RECORD EXTRACTS:
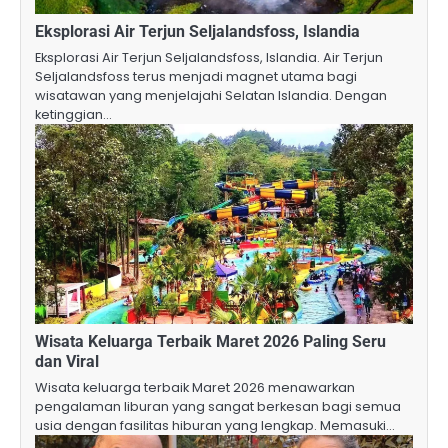
Eksplorasi Air Terjun Seljalandsfoss, Islandia
Eksplorasi Air Terjun Seljalandsfoss, Islandia. Air Terjun
Seljalandsfoss terus menjadi magnet utama bagi
wisatawan yang menjelajahi Selatan Islandia. Dengan
ketinggian…
Wisata Keluarga Terbaik Maret 2026 Paling Seru
dan Viral
Wisata keluarga terbaik Maret 2026 menawarkan
pengalaman liburan yang sangat berkesan bagi semua
usia dengan fasilitas hiburan yang lengkap. Memasuki…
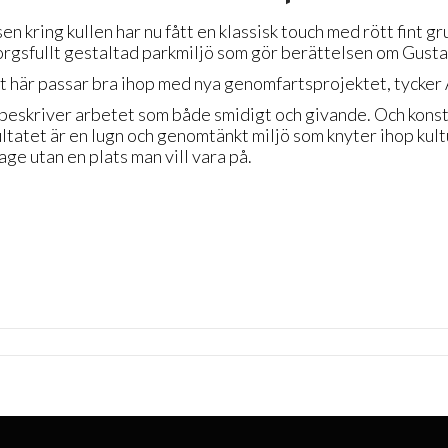
en kring kullen har nu fått en klassisk touch med rött fint g
rgsfullt gestaltad parkmiljö som gör berättelsen om Gustav 
t här passar bra ihop med nya genomfartsprojektet, tycke
beskriver arbetet som både smidigt och givande. Och konstat
ltatet är en lugn och genomtänkt miljö som knyter ihop kul
age utan en plats man vill vara på.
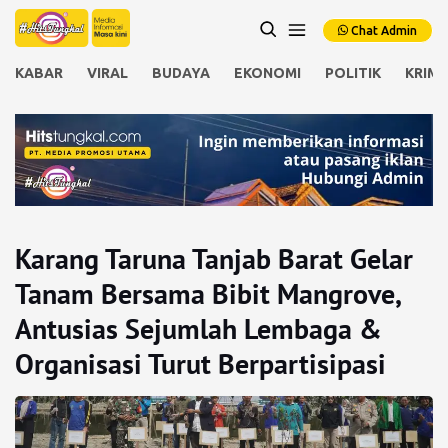
Chat Admin
KABAR
VIRAL
BUDAYA
EKONOMI
POLITIK
KRIMI
Karang Taruna Tanjab Barat Gelar
Tanam Bersama Bibit Mangrove,
Antusias Sejumlah Lembaga &
Organisasi Turut Berpartisipasi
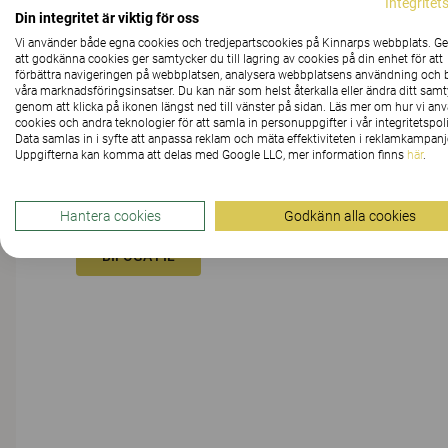
Integritet
Din integritet är viktig för oss
Vi använder både egna cookies och tredjepartscookies på Kinnarps webbplats. 
MEDDELANDE
att godkänna cookies ger samtycker du till lagring av cookies på din enhet för att
förbättra navigeringen på webbplatsen, analysera webbplatsens användning och b
våra marknadsföringsinsatser. Du kan när som helst återkalla eller ändra ditt sam
genom att klicka på ikonen längst ned till vänster på sidan. Läs mer om hur vi an
cookies och andra teknologier för att samla in personuppgifter i vår integritetspoli
Data samlas in i syfte att anpassa reklam och mäta effektiviteten i reklamkampanj
Uppgifterna kan komma att delas med Google LLC, mer information finns
här
.
Hantera cookies
Godkänn alla cookies
BIFOGA FIL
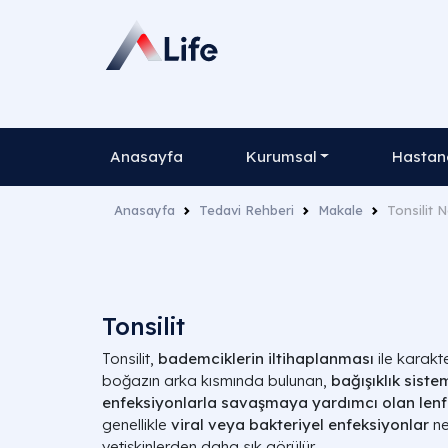
Anasayfa
Kurumsal
Hastane
Anasayfa
Tedavi Rehberi
Makale
Tonsilit N
Tonsilit
Tonsilit,
bademciklerin iltihaplanması
ile karakt
boğazın arka kısmında bulunan,
bağışıklık siste
enfeksiyonlarla savaşmaya yardımcı olan lenf
genellikle
viral veya bakteriyel enfeksiyonlar
ne
yetişkinlerden daha sık görülür.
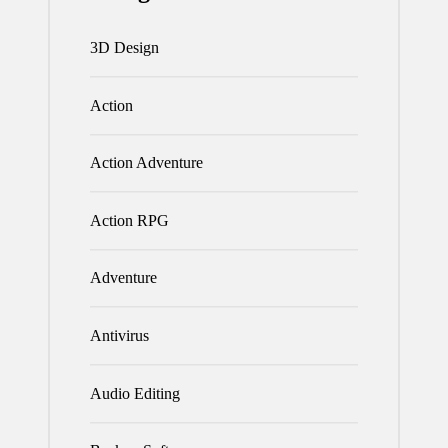
3D Design
Action
Action Adventure
Action RPG
Adventure
Antivirus
Audio Editing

TO DO:
Begin with the line containing "Antusias Sejumlah Lembaga &", stop at the last line of the records above, and copy every line in between exactly, both ends included, with no pictures.

SOLUTION TO THE PROBLEM:
Antusias Sejumlah Lembaga &
Organisasi Turut Berpartisipasi
Integritet
Din integritet är viktig för oss
Vi använder både egna cookies och tredjepartscookies på Kinnarps webbplats. 
MEDDELANDE
att godkänna cookies ger samtycker du till lagring av cookies på din enhet för att
förbättra navigeringen på webbplatsen, analysera webbplatsens användning och b
våra marknadsföringsinsatser. Du kan när som helst återkalla eller ändra ditt sam
genom att klicka på ikonen längst ned till vänster på sidan. Läs mer om hur vi an
cookies och andra teknologier för att samla in personuppgifter i vår integritetspoli
Data samlas in i syfte att anpassa reklam och mäta effektiviteten i reklamkampanj
Uppgifterna kan komma att delas med Google LLC, mer information finns
här
.
Hantera cookies
Godkänn alla cookies
BIFOGA FIL
Anasayfa
Kurumsal
Hastane
Anasayfa
Tedavi Rehberi
Makale
Tonsilit N
Tonsilit
Tonsilit,
bademciklerin iltihaplanması
ile karakt
boğazın arka kısmında bulunan,
bağışıklık siste
enfeksiyonlarla savaşmaya yardımcı olan lenf
genellikle
viral veya bakteriyel enfeksiyonlar
ne
yetişkinlerden daha sık görülür.
3D Design
Action
Action Adventure
Action RPG
Adventure
Antivirus
Audio Editing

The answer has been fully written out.